If I run this command:

(_maxsag 10.89 (_straightlen (_HeigthDiff 179 147) 474) 15450)

on this code:

;w = weight per unit length
;l = span length
;h = tension in on cable
;s = The sag on the cable span

(defun _maxsag ( w l h / sag)
 (setq sag (/ (* w l l) (* 8. h)))
)

(defun _maxlength ( w s h / l)
 (setq l (sqrt (/ (* s (* 8. h)) w)))
)

;h1 = Height on support 1
;h2 = Height on support 2
;h  = difference in height

(defun _HeigthDiff ( h1 h2 / h)
 (setq h (abs (- h1 h2)))
)

;sl = Straightline distance between two points
;h  = difference in height
;s  = horizontal distance between two points

(defun _straightlen ( h s / s1 )
 (setq sl (sqrt (+ (* h h) (* s s))))
)

I get 19.8857m sag.

 

So to my understanding the _straightlen function in combination with _HeightDiff essentially rotates the cable line so that Pole A and Pole B is at the same level.

 

From there I can use the _maxsag function to determine what the sag is.

 

Am I correct in assuming that 19.8857 will be my sag with two different size poles?

 

Thanks for all the help so far!

[lrm]

I created an Excel spreadsheet using the equations in the referenced link and the values from you last post.  x1 and x2 are first determined and then sag1 (from A) and sag2 (from B).  As a check I subtracted the sag from A and compared it to the sag from B.  The bottom point of the cable has an elevation of 139.971m.

  

 

Since your input consists of 5 values why not make one function that accepts or prompts for the 5 numbers and then computes x1, x2 sag1 and sag2,  You really only need x1 and sag1 to give you the result.  The other values are just a check.

 

Your program would look something like:

 

(defun c:maxsag (    /    )
(setq polea (getreal "\nEnter pole A height.")
      poleb (getreal "\nEnter pole B height.")
... continue for the other input values
...

(setq x1 (...
      sag1 (...
(setq sagele  (- polea sag1))  
(princ "\nElevation of lowest point of sagging cable is: ")
(princ sagele)
...

)

If you would prefer to reference geometry in your drawing you could modify the input to use getpoint instead of getreal.

[WHM]

Thanks for this, I'm learning quite a lot!

 

The main thing I'm trying to make with this, is add this to a whole framework I'm writing.
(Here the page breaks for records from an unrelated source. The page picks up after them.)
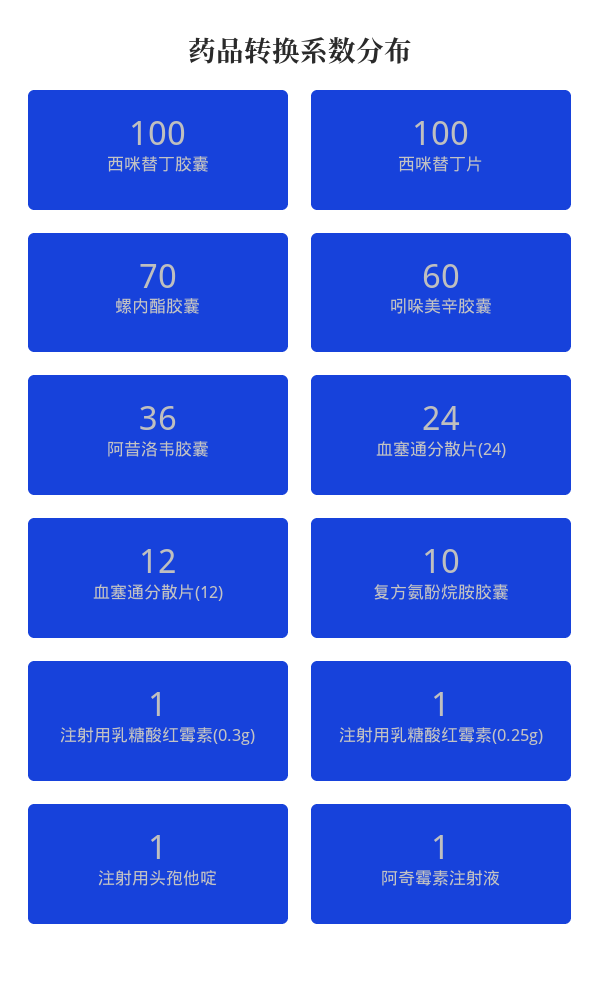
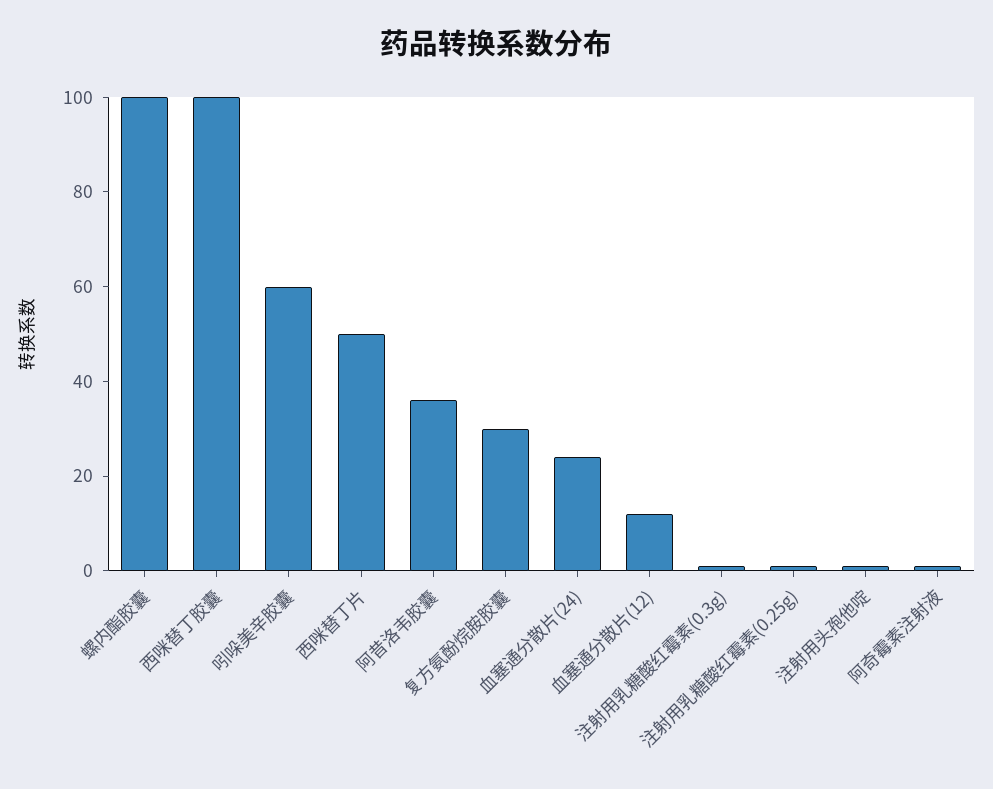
  {
    "西咪替丁胶囊": 100,
-   "西咪替丁片": 100,
+   "西咪替丁片": 50,
-   "螺内酯胶囊": 70,
+   "螺内酯胶囊": 100,
    "吲哚美辛胶囊": 60,
    "阿昔洛韦胶囊": 36,
    "血塞通分散片(24)": 24,
    "血塞通分散片(12)": 12,
-   "复方氨酚烷胺胶囊": 10,
+   "复方氨酚烷胺胶囊": 30,
    "注射用乳糖酸红霉素(0.3g)": 1,
    "注射用乳糖酸红霉素(0.25g)": 1,
    "注射用头孢他啶": 1,
    "阿奇霉素注射液": 1
  }

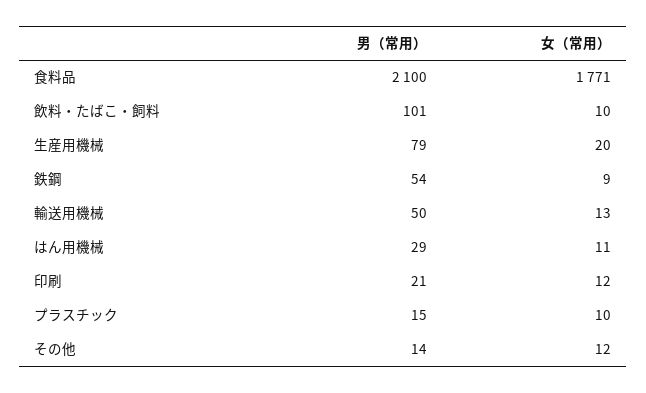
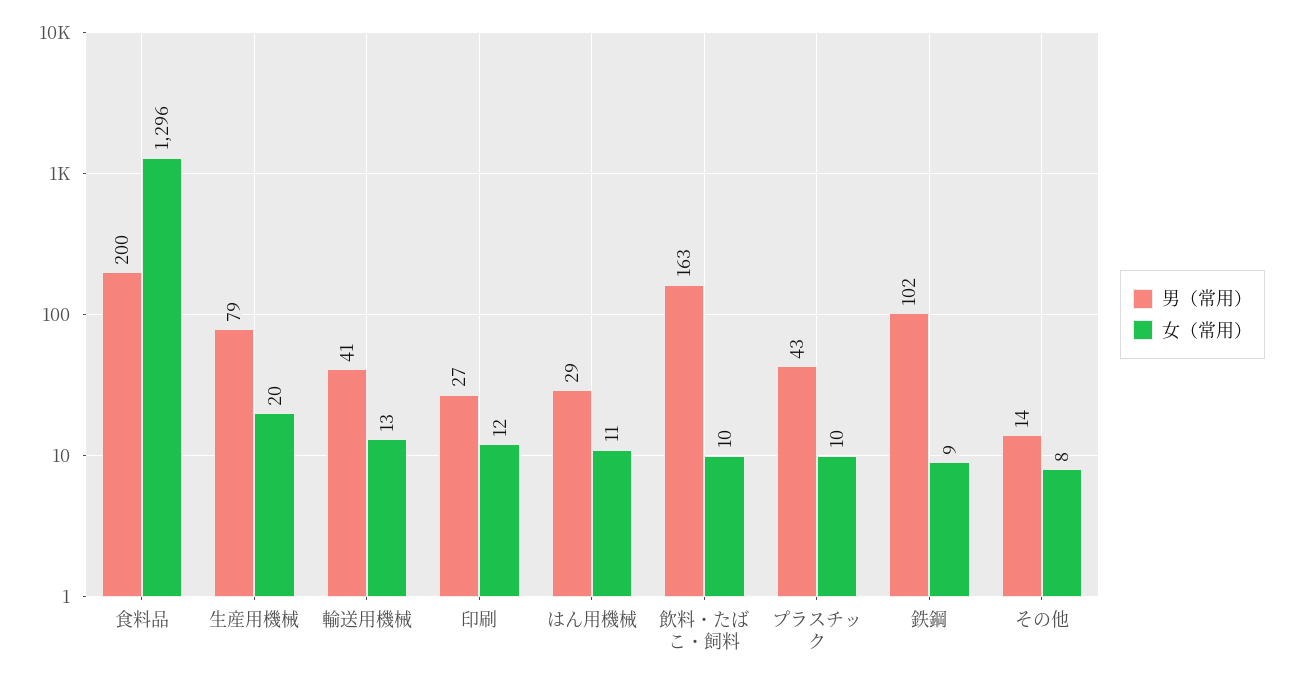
  {
    "男（常用）": {
-     "食料品": 2100,
+     "食料品": 200,
-     "飲料・たばこ・飼料": 101,
+     "飲料・たばこ・飼料": 163,
      "生産用機械": 79,
-     "鉄鋼": 54,
+     "鉄鋼": 102,
-     "輸送用機械": 50,
+     "輸送用機械": 41,
      "はん用機械": 29,
-     "印刷": 21,
+     "印刷": 27,
-     "プラスチック": 15,
+     "プラスチック": 43,
      "その他": 14
    },
    "女（常用）": {
-     "食料品": 1771,
+     "食料品": 1296,
      "飲料・たばこ・飼料": 10,
      "生産用機械": 20,
      "鉄鋼": 9,
      "輸送用機械": 13,
      "はん用機械": 11,
      "印刷": 12,
      "プラスチック": 10,
-     "その他": 12
+     "その他": 8
    }
  }

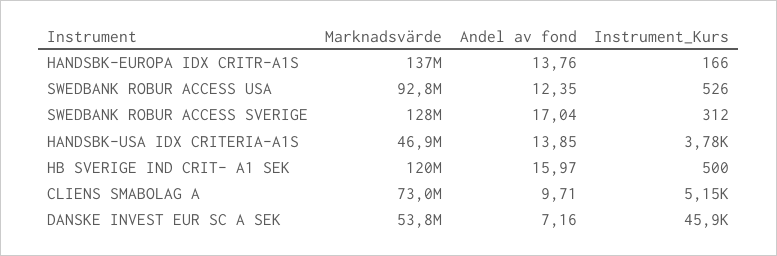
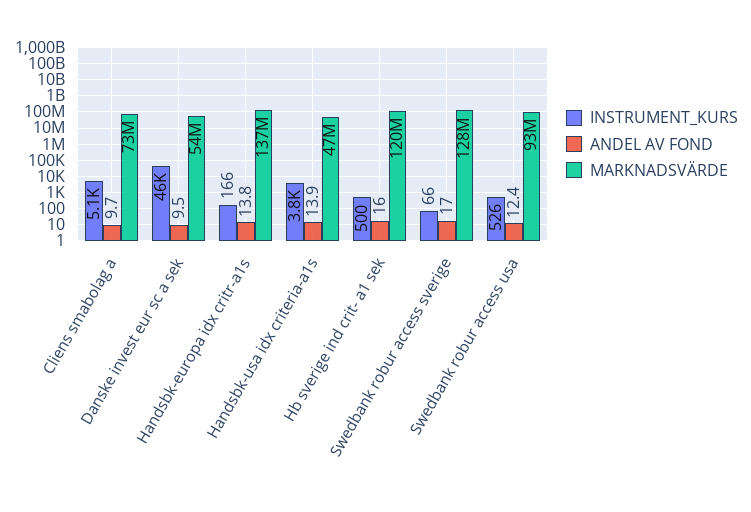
  {
    "Marknadsvärde": {
      "HANDSBK-EUROPA IDX CRITR-A1S": 137000000,
      "SWEDBANK ROBUR ACCESS USA": 92800000,
      "SWEDBANK ROBUR ACCESS SVERIGE": 128000000,
      "HANDSBK-USA IDX CRITERIA-A1S": 46900000,
      "HB SVERIGE IND CRIT- A1 SEK": 120000000,
      "CLIENS SMABOLAG A": 73000000,
      "DANSKE INVEST EUR SC A SEK": 53800000
    },
    "Andel av fond": {
      "HANDSBK-EUROPA IDX CRITR-A1S": 13.76,
      "SWEDBANK ROBUR ACCESS USA": 12.35,
      "SWEDBANK ROBUR ACCESS SVERIGE": 17.04,
      "HANDSBK-USA IDX CRITERIA-A1S": 13.85,
      "HB SVERIGE IND CRIT- A1 SEK": 15.97,
      "CLIENS SMABOLAG A": 9.71,
-     "DANSKE INVEST EUR SC A SEK": 7.16
+     "DANSKE INVEST EUR SC A SEK": 9.5
    },
    "Instrument_Kurs": {
      "HANDSBK-EUROPA IDX CRITR-A1S": 166,
      "SWEDBANK ROBUR ACCESS USA": 526,
-     "SWEDBANK ROBUR ACCESS SVERIGE": 312,
+     "SWEDBANK ROBUR ACCESS SVERIGE": 66,
      "HANDSBK-USA IDX CRITERIA-A1S": 3780,
      "HB SVERIGE IND CRIT- A1 SEK": 500,
      "CLIENS SMABOLAG A": 5150,
      "DANSKE INVEST EUR SC A SEK": 45900
    }
  }

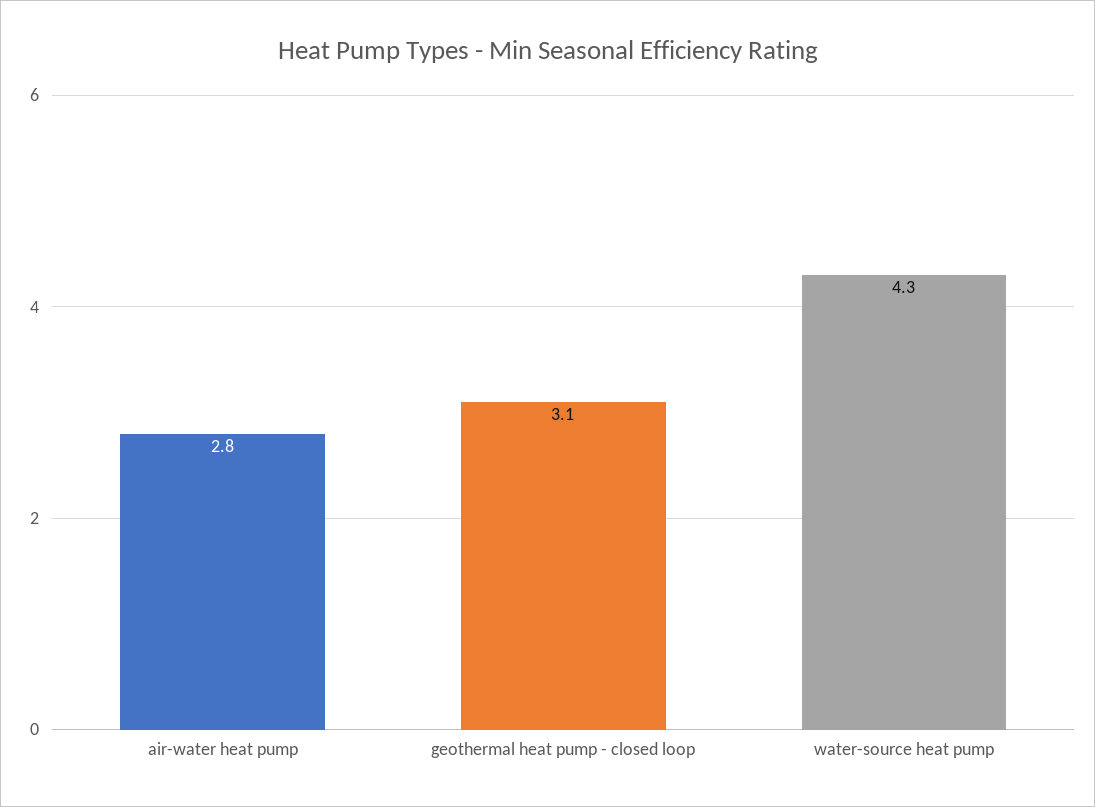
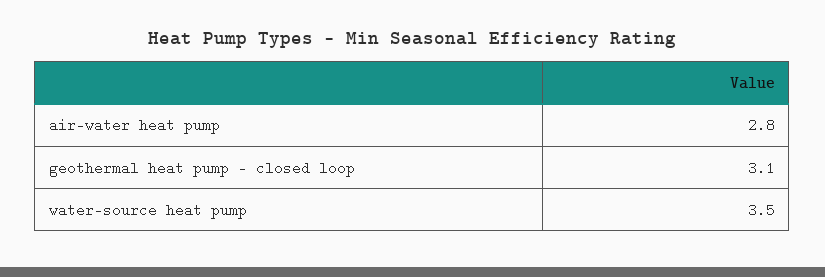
  {
    "air-water heat pump": 2.8,
    "geothermal heat pump - closed loop": 3.1,
-   "water-source heat pump": 4.3
+   "water-source heat pump": 3.5
  }

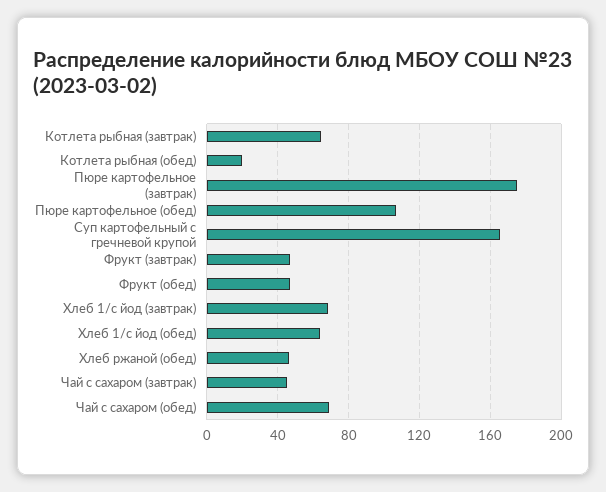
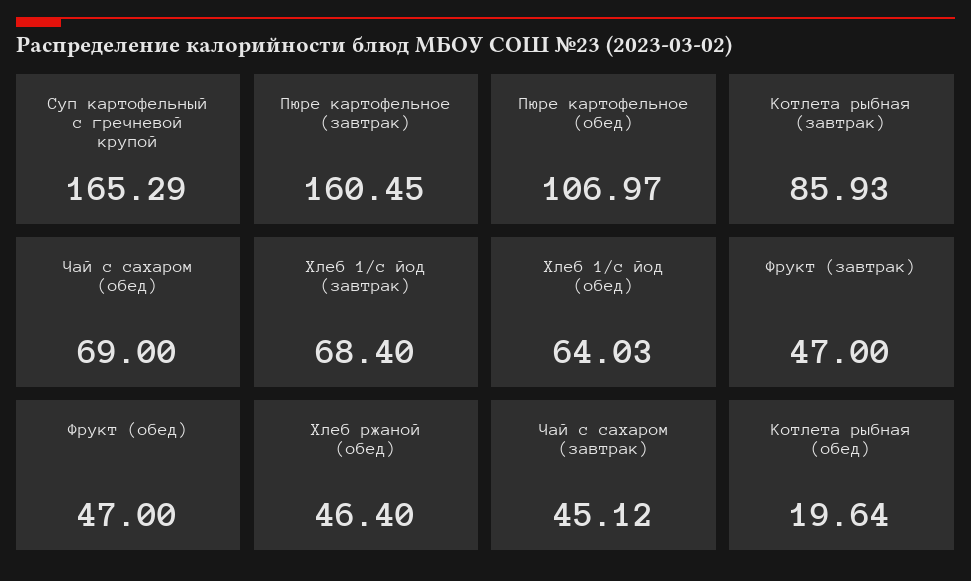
  {
-   "Котлета рыбная (завтрак)": 65,
+   "Котлета рыбная (завтрак)": 85.93,
    "Котлета рыбная (обед)": 19.64,
-   "Пюре картофельное (завтрак)": 175,
+   "Пюре картофельное (завтрак)": 160.45,
    "Пюре картофельное (обед)": 106.97,
    "Суп картофельный с гречневой крупой": 165.29,
    "Фрукт (завтрак)": 47,
    "Фрукт (обед)": 47,
    "Хлеб 1/с йод (завтрак)": 68.4,
    "Хлеб 1/с йод (обед)": 64.03,
    "Хлеб ржаной (обед)": 46.4,
    "Чай с сахаром (завтрак)": 45.12,
    "Чай с сахаром (обед)": 69
  }

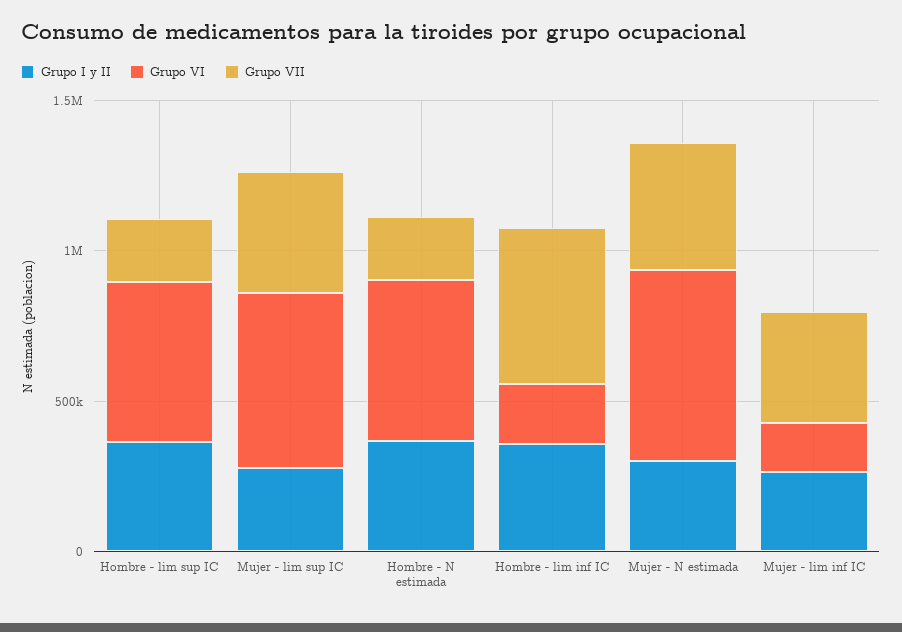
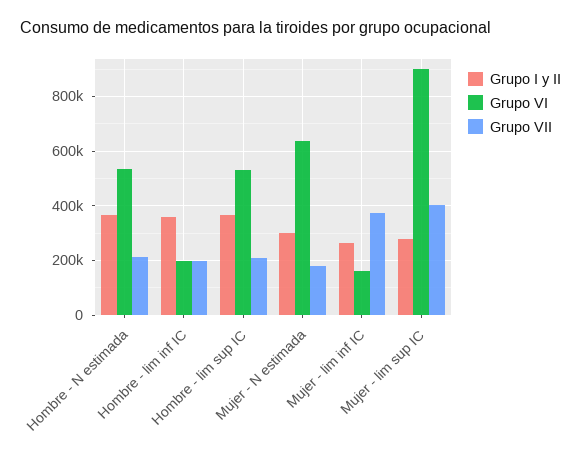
  {
    "Grupo I y II": {
      "Hombre - lim sup IC": 375000,
      "Mujer - lim sup IC": 275000,
      "Hombre - N estimada": 375000,
      "Hombre - lim inf IC": 350000,
      "Mujer - N estimada": 300000,
      "Mujer - lim inf IC": 250000
    },
    "Grupo VI": {
      "Hombre - lim sup IC": 525000,
-     "Mujer - lim sup IC": 600000,
+     "Mujer - lim sup IC": 900000,
      "Hombre - N estimada": 525000,
      "Hombre - lim inf IC": 200000,
      "Mujer - N estimada": 625000,
      "Mujer - lim inf IC": 175000
    },
    "Grupo VII": {
      "Hombre - lim sup IC": 200000,
      "Mujer - lim sup IC": 400000,
      "Hombre - N estimada": 200000,
-     "Hombre - lim inf IC": 500000,
+     "Hombre - lim inf IC": 200000,
-     "Mujer - N estimada": 400000,
+     "Mujer - N estimada": 175000,
      "Mujer - lim inf IC": 375000
    }
  }

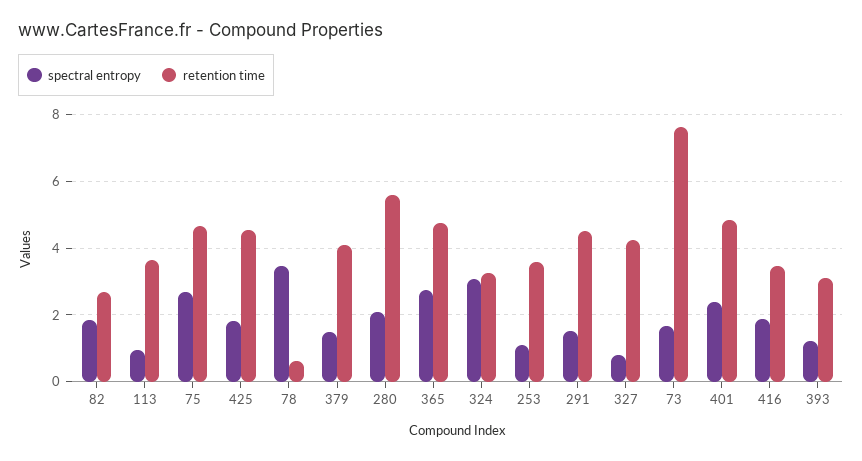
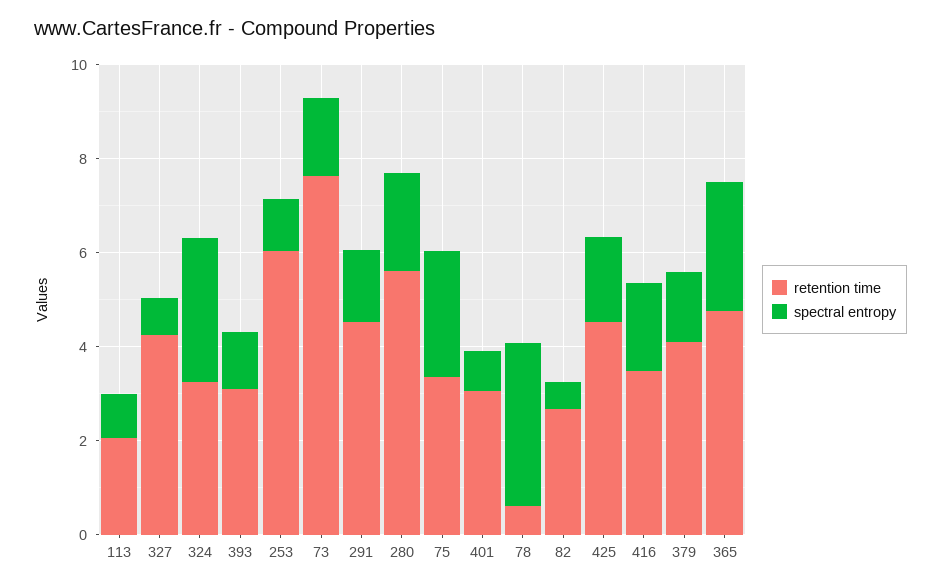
  {
    "spectral entropy": {
-     "82": 1.8,
+     "82": 0.5,
      "113": 1,
      "75": 2.6,
      "425": 1.8,
      "78": 3.4,
      "379": 1.4,
      "280": 2,
      "365": 2.8,
      "324": 3,
      "253": 1.2,
      "291": 1.6,
      "327": 0.8,
      "73": 1.6,
-     "401": 2.4,
+     "401": 1,
      "416": 1.8,
      "393": 1.2
    },
    "retention time": {
      "82": 2.6,
-     "113": 3.6,
+     "113": 2,
-     "75": 4.6,
+     "75": 3.5,
      "425": 4.6,
      "78": 0.6,
      "379": 4,
      "280": 5.6,
      "365": 4.8,
      "324": 3.2,
-     "253": 3.6,
+     "253": 6,
      "291": 4.6,
      "327": 4.2,
      "73": 7.6,
-     "401": 4.8,
+     "401": 3,
      "416": 3.4,
      "393": 3.2
    }
  }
Poles get placed from the top down, so you'll never see the cable curve. All pole and cable characteristics gets saved within their own dictionaries & xrecords, so the info will be pulled from dictionaries.

 

I'm trying to prevent my draughtsman from accidentally placing a pole to far away from the previous one. The sag will always be set to 1% of the poles length. If you look at the (_maxlength) function I've written it does exactly that, but it assumes that poles are all the same height, where we do have rare occasions where we'll have a longer pole.

 

Here is more realistic cable specs:

 

Pole A = 5.4 (so max sag will be 0.054)

Pole B = 7.2 (so max sag will be 0.072)

Weight per unit = 0.105

Tension = 1300

 

This has been a great learning curve (pun intended) so far!

 

[lrm]

To better understand your objective I set up the simple Excel worksheet I referenced in an earlier post.  I assume the goal for the max sag should be applied to the shorter of the two poles as this point will obviously be lower than the sag for the taller pole otherwise there might be zero sag for the shorter pole.  Is that correct?

 

Using Excel's Goal Seek function and setting a goal of 0.054 for the sag at A it calculates a value for L of 250.7.  Does that seem reasonable?